Stored items:
▼

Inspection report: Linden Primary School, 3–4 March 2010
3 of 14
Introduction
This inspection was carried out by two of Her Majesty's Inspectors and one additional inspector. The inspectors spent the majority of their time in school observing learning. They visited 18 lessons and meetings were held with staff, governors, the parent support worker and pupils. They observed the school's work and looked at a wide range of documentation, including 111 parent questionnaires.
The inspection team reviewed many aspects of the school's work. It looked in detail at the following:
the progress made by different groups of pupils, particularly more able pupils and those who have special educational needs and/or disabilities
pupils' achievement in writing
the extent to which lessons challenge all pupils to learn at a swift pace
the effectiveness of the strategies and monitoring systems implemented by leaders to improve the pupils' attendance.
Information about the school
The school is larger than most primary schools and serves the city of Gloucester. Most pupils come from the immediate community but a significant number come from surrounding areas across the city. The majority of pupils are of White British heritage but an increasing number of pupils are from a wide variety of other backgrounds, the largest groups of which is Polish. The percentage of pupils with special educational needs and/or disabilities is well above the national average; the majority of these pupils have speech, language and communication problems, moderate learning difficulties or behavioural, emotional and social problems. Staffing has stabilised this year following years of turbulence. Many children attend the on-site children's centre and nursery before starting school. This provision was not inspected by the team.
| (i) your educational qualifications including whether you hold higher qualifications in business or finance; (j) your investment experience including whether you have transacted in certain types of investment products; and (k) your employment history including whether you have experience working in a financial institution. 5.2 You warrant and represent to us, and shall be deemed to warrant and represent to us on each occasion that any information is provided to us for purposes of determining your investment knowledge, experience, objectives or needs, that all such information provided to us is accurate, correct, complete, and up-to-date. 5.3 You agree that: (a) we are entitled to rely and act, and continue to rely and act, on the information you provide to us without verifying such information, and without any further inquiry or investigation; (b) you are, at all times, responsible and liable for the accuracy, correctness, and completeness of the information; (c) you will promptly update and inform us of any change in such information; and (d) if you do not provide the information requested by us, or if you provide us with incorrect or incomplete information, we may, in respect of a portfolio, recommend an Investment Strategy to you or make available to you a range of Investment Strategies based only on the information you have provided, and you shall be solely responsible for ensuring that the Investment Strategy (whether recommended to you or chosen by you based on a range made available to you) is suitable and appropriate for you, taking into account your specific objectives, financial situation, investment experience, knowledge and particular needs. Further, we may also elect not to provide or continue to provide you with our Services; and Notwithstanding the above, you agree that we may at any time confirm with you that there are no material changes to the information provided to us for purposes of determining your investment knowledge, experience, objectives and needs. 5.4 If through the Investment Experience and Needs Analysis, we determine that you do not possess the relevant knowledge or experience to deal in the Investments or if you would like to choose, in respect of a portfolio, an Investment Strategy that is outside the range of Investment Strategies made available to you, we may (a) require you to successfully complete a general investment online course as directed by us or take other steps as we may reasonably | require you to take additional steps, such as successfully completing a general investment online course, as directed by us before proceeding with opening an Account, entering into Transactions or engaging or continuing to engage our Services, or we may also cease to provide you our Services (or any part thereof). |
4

▲

• YOUR TASK:
From the first line to the last, copy the data exactly.

• WRITTEN RESPONSE:
Inspection report: Linden Primary School, 3–4 March 2010
3 of 14
Introduction
This inspection was carried out by two of Her Majesty's Inspectors and one additional inspector. The inspectors spent the majority of their time in school observing learning. They visited 18 lessons and meetings were held with staff, governors, the parent support worker and pupils. They observed the school's work and looked at a wide range of documentation, including 111 parent questionnaires.
The inspection team reviewed many aspects of the school's work. It looked in detail at the following:
the progress made by different groups of pupils, particularly more able pupils and those who have special educational needs and/or disabilities
pupils' achievement in writing
the extent to which lessons challenge all pupils to learn at a swift pace
the effectiveness of the strategies and monitoring systems implemented by leaders to improve the pupils' attendance.
Information about the school
The school is larger than most primary schools and serves the city of Gloucester. Most pupils come from the immediate community but a significant number come from surrounding areas across the city. The majority of pupils are of White British heritage but an increasing number of pupils are from a wide variety of other backgrounds, the largest groups of which is Polish. The percentage of pupils with special educational needs and/or disabilities is well above the national average; the majority of these pupils have speech, language and communication problems, moderate learning difficulties or behavioural, emotional and social problems. Staffing has stabilised this year following years of turbulence. Many children attend the on-site children's centre and nursery before starting school. This provision was not inspected by the team.
| (i) your educational qualifications including whether you hold higher qualifications in business or finance; (j) your investment experience including whether you have transacted in certain types of investment products; and (k) your employment history including whether you have experience working in a financial institution. 5.2 You warrant and represent to us, and shall be deemed to warrant and represent to us on each occasion that any information is provided to us for purposes of determining your investment knowledge, experience, objectives or needs, that all such information provided to us is accurate, correct, complete, and up-to-date. 5.3 You agree that: (a) we are entitled to rely and act, and continue to rely and act, on the information you provide to us without verifying such information, and without any further inquiry or investigation; (b) you are, at all times, responsible and liable for the accuracy, correctness, and completeness of the information; (c) you will promptly update and inform us of any change in such information; and (d) if you do not provide the information requested by us, or if you provide us with incorrect or incomplete information, we may, in respect of a portfolio, recommend an Investment Strategy to you or make available to you a range of Investment Strategies based only on the information you have provided, and you shall be solely responsible for ensuring that the Investment Strategy (whether recommended to you or chosen by you based on a range made available to you) is suitable and appropriate for you, taking into account your specific objectives, financial situation, investment experience, knowledge and particular needs. Further, we may also elect not to provide or continue to provide you with our Services; and Notwithstanding the above, you agree that we may at any time confirm with you that there are no material changes to the information provided to us for purposes of determining your investment knowledge, experience, objectives and needs. 5.4 If through the Investment Experience and Needs Analysis, we determine that you do not possess the relevant knowledge or experience to deal in the Investments or if you would like to choose, in respect of a portfolio, an Investment Strategy that is outside the range of Investment Strategies made available to you, we may (a) require you to successfully complete a general investment online course as directed by us or take other steps as we may reasonably | require you to take additional steps, such as successfully completing a general investment online course, as directed by us before proceeding with opening an Account, entering into Transactions or engaging or continuing to engage our Services, or we may also cease to provide you our Services (or any part thereof). |
4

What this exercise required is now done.